Taiwanese who have recently traveled to China for tourism, to visit friends or relatives or for business reasons have been interrogated, detained and faced other forms of unreasonable treatment from Chinese officials, a source said on Sunday.
Among them was a Taiwanese who was detained for eight hours at an airport in China due to their research, which is related to religion, while others have had their travel documents for China canceled for a number of reasons, the source said.
In July, China expanded the scope of its counterespionage law, and recently announced a draft amendment to the law on the protection of state secrets.
Photo: Reuters
Beijing says that the law aims to further protect China’s state secrets, and counter the intelligence work of “hostile Western forces.”
State secrets were previously dispersed among units in China and managed independently, but the Chinese Communist Party (CCP) wants to amend the law to manage sensitive information centrally, the source said, adding that Beijing sees the centralization of information and resources as a way to prevent the party from weakening.
Under Chinese President Xi Jinping’s (習近平) rule, China has given top priority to national security, the source said.
“Chinese who attended Halloween activities this year and wore costumes were later visited at home by national security officials who wanted to know who organized the events,” the source said.
Chinese customs officials have also increasingly been interrogating people arriving from the US, Japan and other countries, they said.

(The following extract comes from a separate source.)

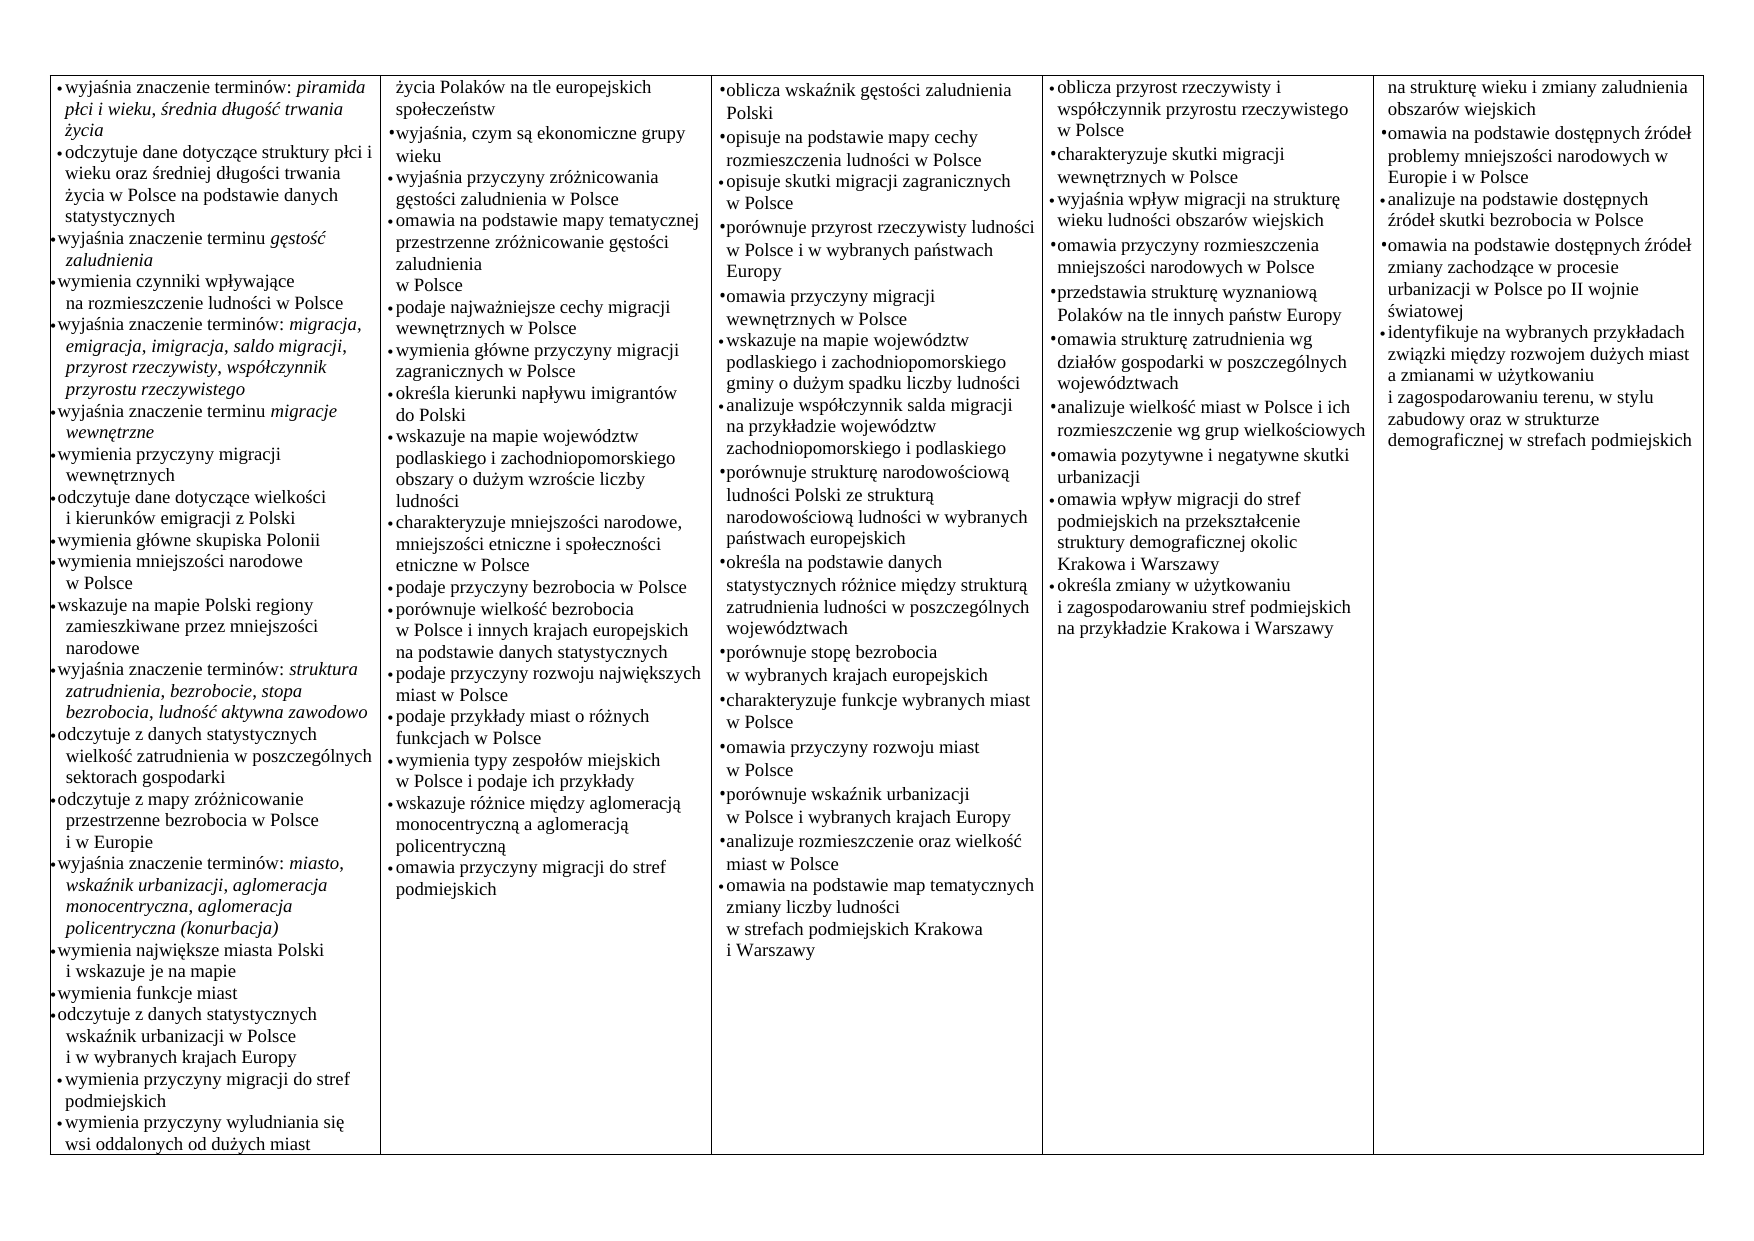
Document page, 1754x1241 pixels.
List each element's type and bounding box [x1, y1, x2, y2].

“Taiwanese academics who were invited to China to participate in exchange activities were recently detained at the airport for questioning, and their laptops and mobile phones were all searched,” the source said.

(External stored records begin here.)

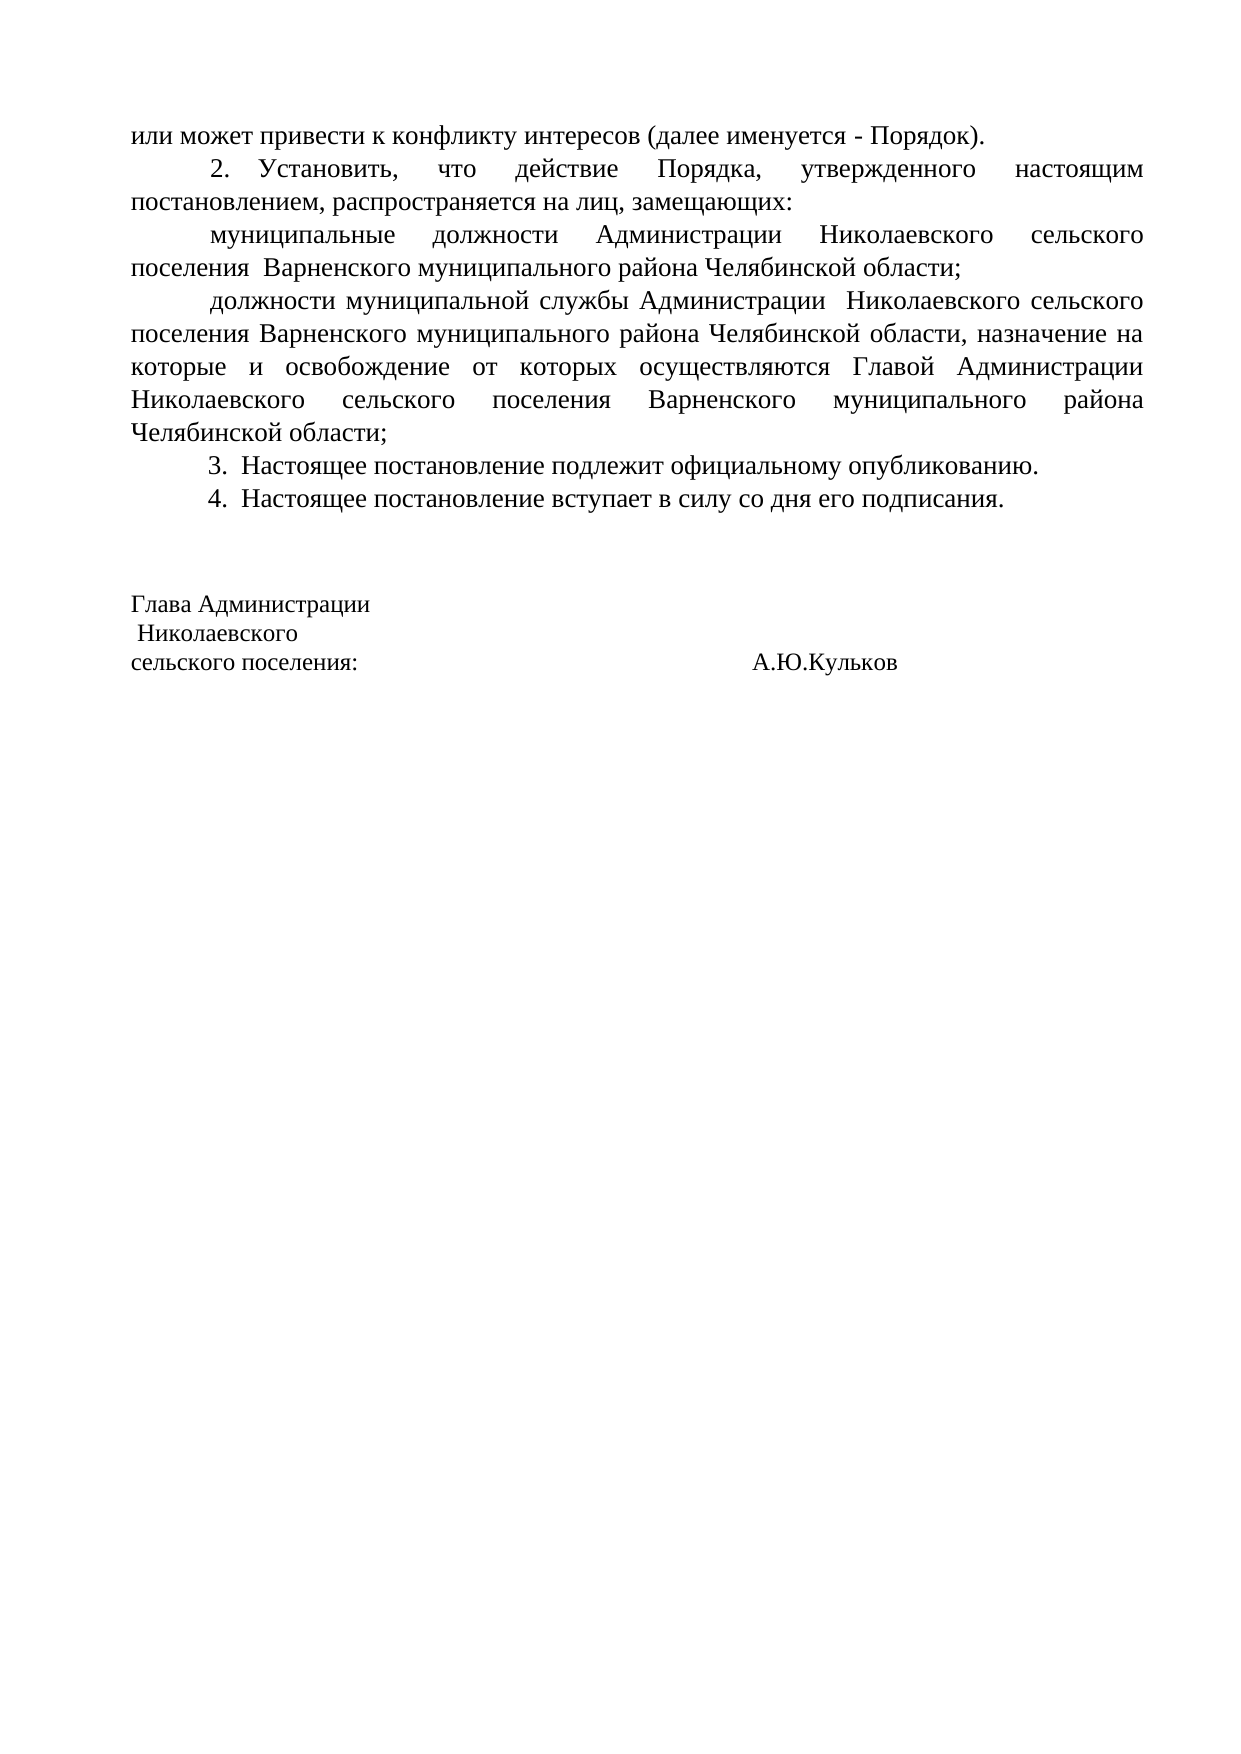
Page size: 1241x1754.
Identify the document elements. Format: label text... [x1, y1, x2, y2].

text Глава Администрации [131, 589, 1145, 618]
text сельского поселения: А.Ю.Кульков [131, 647, 1145, 676]
text должности муниципальной службы Администрации Николаевского сельского поселения Варненского муниципального района Челябинской области, назначение на которые и освобождение от которых осуществляются Главой Администрации Николаевского сельского поселения Варненского муниципального района Челябинской области; [131, 283, 1145, 448]
list Настоящее постановление вступает в силу со дня его подписания. [131, 481, 1145, 514]
list Настоящее постановление подлежит официальному опубликованию. [131, 448, 1145, 481]
text муниципальные должности Администрации Николаевского сельского поселения Варненского муниципального района Челябинской области; [131, 217, 1145, 283]
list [131, 118, 1145, 151]
list Установить, что действие Порядка, утвержденного настоящим постановлением, распространяется на лиц, замещающих: [131, 151, 1145, 217]
text Николаевского [131, 618, 1145, 647]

“The CCP is particularly afraid of organized religions... If you bring a Bible or religious publications into China, you might face criminal prosecution,” they said.

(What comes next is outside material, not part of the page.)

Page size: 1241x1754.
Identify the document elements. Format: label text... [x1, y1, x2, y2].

Over the past year, China has increasingly interrogated foreigners entering the country, and many foreign experts and academics have been arrested arbitrarily, they said.
In related news, Taiwanese officials have been unable to secure information about Taiwanese National Party vice chairman Yang Chih-yuan (楊智淵), who was arrested on charges of “endangering national security” and “secession” in Wenzhou, China, in August last year.
Since his arrest, Beijing has refused to grant Yang’s family or Taiwanese officials access to him, the source said.
The Mainland Affairs Council called for Yang’s release in April after the Chinese Supreme People’s Procuratorate announced that it would indict him.